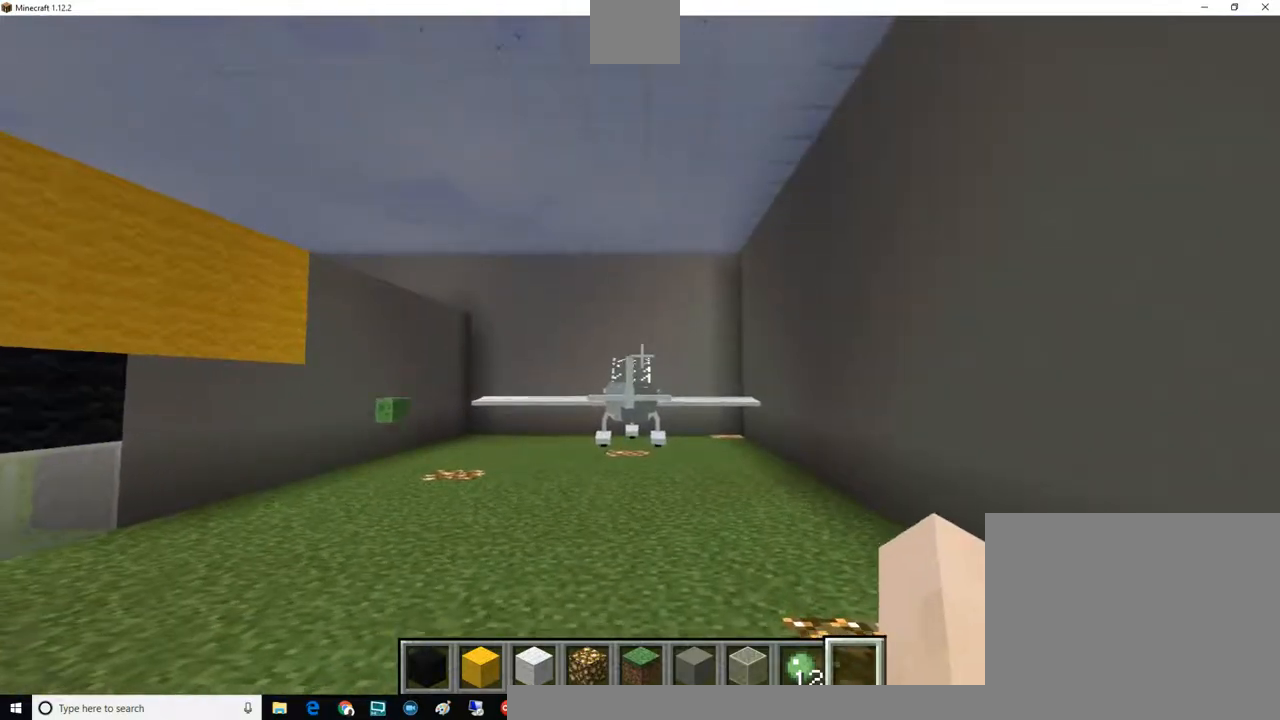
{"keys": ["w"], "mouse": [], "events": [[16, "w", "down"]]}
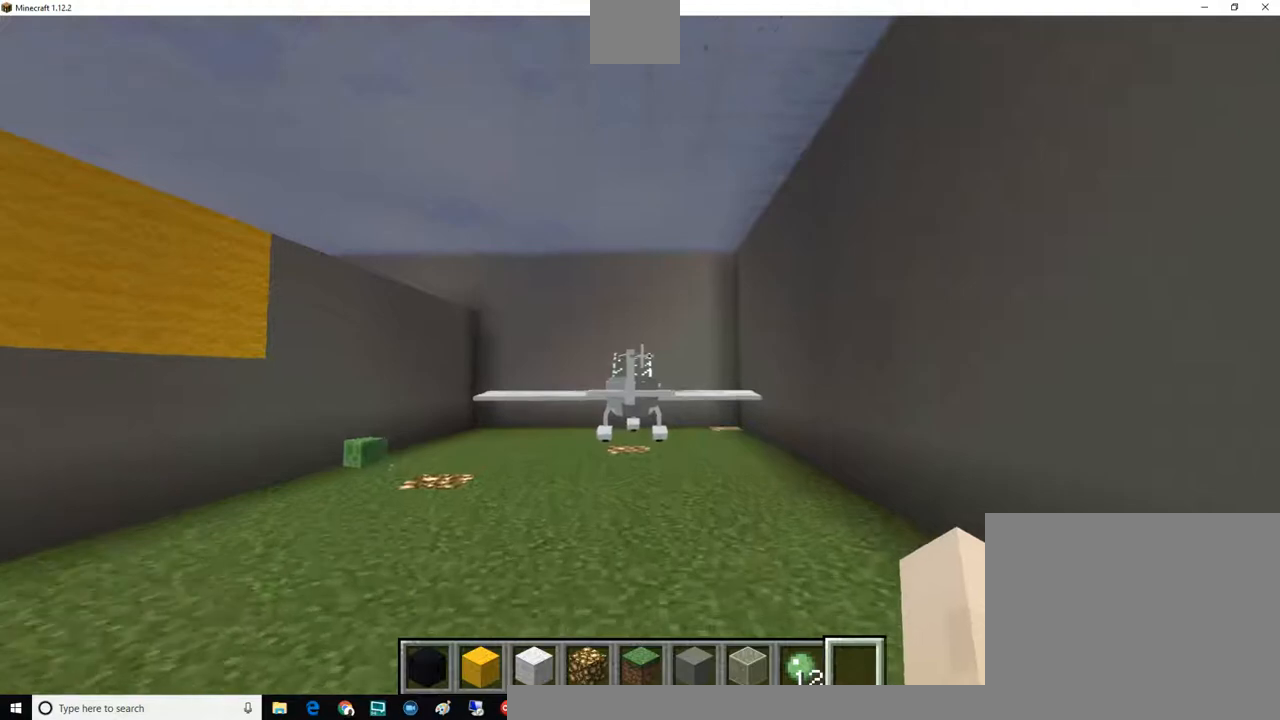
{"keys": ["w"], "mouse": [], "events": []}
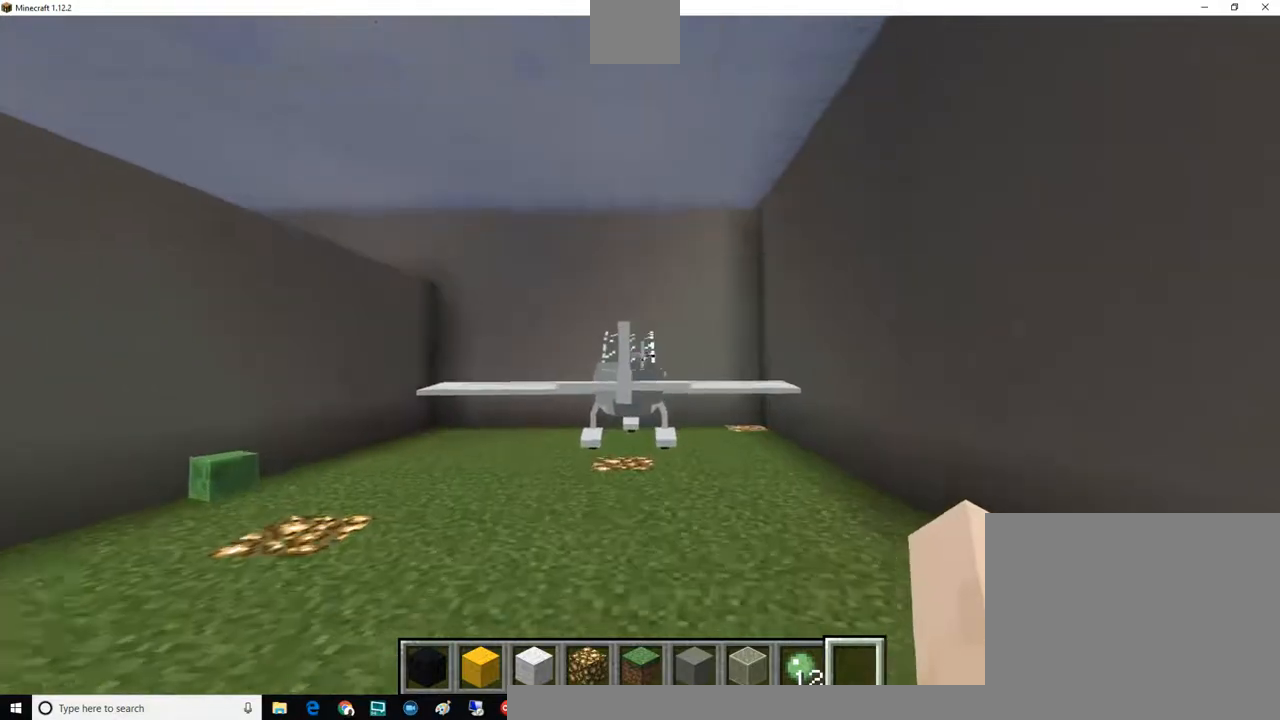
{"keys": ["w"], "mouse": [], "events": []}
##########
**Task directions:**
Your copy should match the data exactly, apart from the images, which are dropped.

**Your solution:**
{"keys": ["w"], "mouse": [], "events": [[16, "w", "down"]]}
{"keys": ["w"], "mouse": [], "events": []}
{"keys": ["w"], "mouse": [], "events": []}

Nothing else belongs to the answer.